Most people don’t enjoy their jobs, so they use expensive luxuries as a reward for sticking to a job they hate.
This just exasperates the issue, leaving people no choice but to stay at a job they hate, to afford the luxuries they buy themselves, to endure the job that they hate.
The key to being able to take a creative sabbatical is to save a large portion of your income (preferably >50%) and live below your means.
With lower expenses and a large savings buffer, you can afford to pay yourself to take time off.
I spend a lot less money now that I am not working in London. In fact, I am actually saving myself over £500 a month when you include the following:
It is worth giving Your Money or Your Life by Vicki Robin a read to work out how much your job is costing you.
The point of a sabbatical is not to lie on a beach sipping margaritas all day (although that is a tempting option).
I have been programming since I was 8 years old. It is something I am passionate about and enjoy doing. Luckily, for me, it is also a skill that is highly financially rewarding 💰.
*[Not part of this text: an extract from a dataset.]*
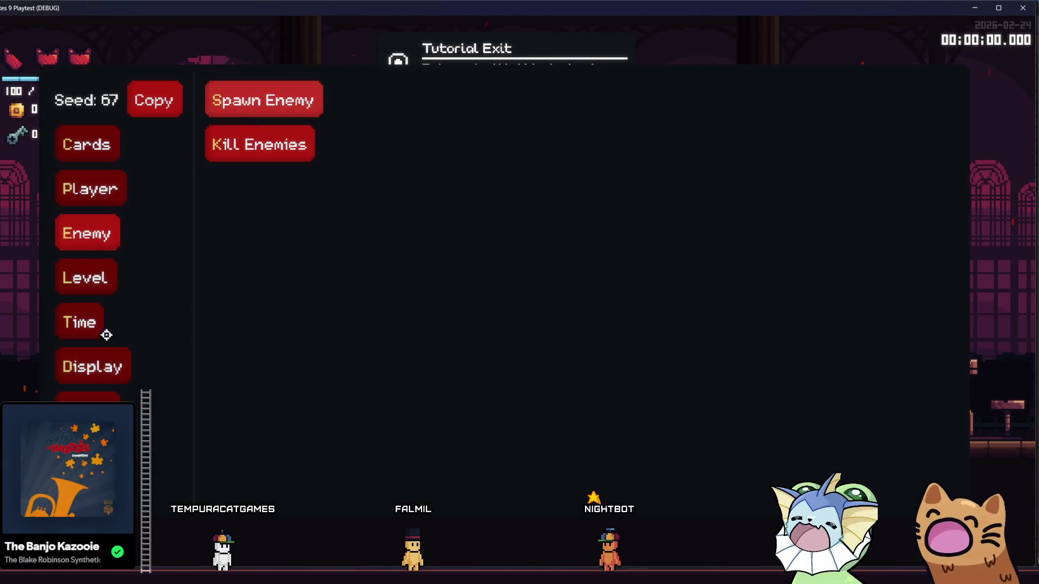
Search for the cannon skeleton enemy scene and bind it to Debug 1.
left_click(87, 397)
However, earning a lot of money isn’t enough for a fulfilling life.
There is a quote from the book Nothing You Don’t Already Know by Alexander den Heijer I really like:
The point is not just to be good at something, it’s to be good for something.
Being a great programmer can be immensely satisfying, but when the end goal is to make money or to make your employer money, it isn’t ultimately fulfilling.
What you do needs to serve others to give your life a purpose. When you put the focus on helping other people instead of making money, you actually end up making more money.
Dale Carnegie in How to Win Friends and Influence People says:
The world is full of people who are grabbing and self-seeking. So the rare individual who unselfishly tries to serve others has an enormous advantage. He has little competition.
Therefore, my plans for my creative sabbatical are simple. Teach others what I have learnt over the last 27 years I have been programming, so they can transform their lives and become more financially independent.